■ INSTRUÇÕES:
Indique se cada afirmação concorda com o texto sobre problemas na educação, respondendo sim ou não e citando literalmente as palavras do texto que decidem a questão. 1. A única diferença entre a indicação política para diretor e o concurso é a exigência da prova. 2. As pessoas que trabalham na Gide têm ampla experiência em sala de aula. 3. O texto apoia a extinção de Sociologia e Filosofia para aumentar a carga horária de Português e Matemática.

#### TEXTO ####

Hoje o estado está implementando um projeto que olha a escola como uma empresa que tem que dar lucro. Eles não querem melhorar a qualidade da educação. Isso fica muito claro já que eles não abrem espaço pra discussão., ignoravam nossas reivindicações e não nos escutam quando dizemos que o projeto deles está cheio de falhas.

Problemas na educação
A questão do envolvimento da comunidade escolar passa pela participação da mesma nos assuntos escolares. Portanto, é necessário a eleição dos diretores de escolas. Transformaram o cargo de diretor em um cargo “técnico”. Ora, nas aulas de ciências sociais estudamos que todo cargo técnico exprime uma visão de mundo. Técnico não quer dizer bom. Até porque a única diferença entre a indicação política para diretor e o concurso é a exigência da prova. Nos dois casos, o diretor tem que ser favorável ao projeto de educação do Estado. Se ele se opor, ele é exonerado do cargo. Quando levantamos a bandeira da eleição para diretores, a secretaria finge que esta reivindicação não existe.

Outro exemplo é a implementação na Gide (Gestão Integrada da Escola). As pessoas que trabalham no Gide trazem as respostas prontas. Muitas delas nunca entraram numa sala de aula para experimentar aquilo que elas propõem. A questão da escola não é uma questão de elevar percentuais. Temos que perceber que a escola está integrada com a sociedade. A escola recebe um conjunto de alunos oriundos de uma sociedade preconceituosa, machista e com sérios problemas de drogas. Toda essa complexidade não é vista pela Secretaria de Educação.

Esse discurso de que é preciso extinguir disciplinas como Sociologia e Filosofia para ter mais carga horária de Português e Matemática está alinhado ao pensamento que quer projetar o Brasil no rumo do ‘desenvolvimento industrial’. É um discurso velho do tempo em que se falava do ‘Brasil grande’. Essa ideia de que “não precisamos de filósofos ou sociólogos, precisamos de engenheiros”, é  uma visão tecnicista que evita discutir quais são os rumos do nosso país. Um grupo de administradores que evitam fazer a pergunta  de que Brasil queremos? Em sala de aula observo que, muitas vezes, aquele aluno que desenvolve uma paixão com a área de ciências humanas (história, geografia, filosofia e sociologia) também desenvolve um conflito interior com a ideia de que ele precisa fazer algo para ganhar dinheiro.

#### DADOS ARMAZENADOS ####

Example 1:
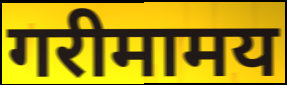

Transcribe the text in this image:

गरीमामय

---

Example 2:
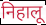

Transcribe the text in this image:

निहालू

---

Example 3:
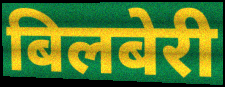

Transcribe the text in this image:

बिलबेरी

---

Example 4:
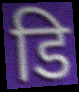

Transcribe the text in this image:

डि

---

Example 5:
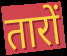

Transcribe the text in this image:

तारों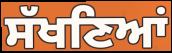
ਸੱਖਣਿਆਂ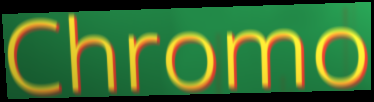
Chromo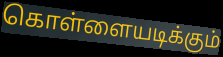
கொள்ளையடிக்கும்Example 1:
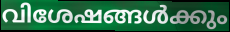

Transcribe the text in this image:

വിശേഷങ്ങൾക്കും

####
#### DADOS ARMAZENADOS ####

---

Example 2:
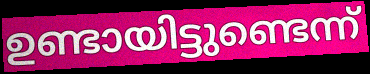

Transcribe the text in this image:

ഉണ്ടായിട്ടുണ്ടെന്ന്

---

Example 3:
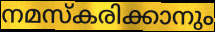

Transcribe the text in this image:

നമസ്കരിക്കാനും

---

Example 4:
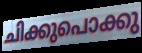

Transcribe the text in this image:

####

■ EXERCÍCIO RESOLVIDO:
1. Sim: "a única diferença entre a indicação política para diretor e o concurso é a exigência da prova".
2. Não: "Muitas delas nunca entraram numa sala de aula para experimentar aquilo que elas propõem."
3. Não: "uma visão tecnicista que evita discutir quais são os rumos do nosso país".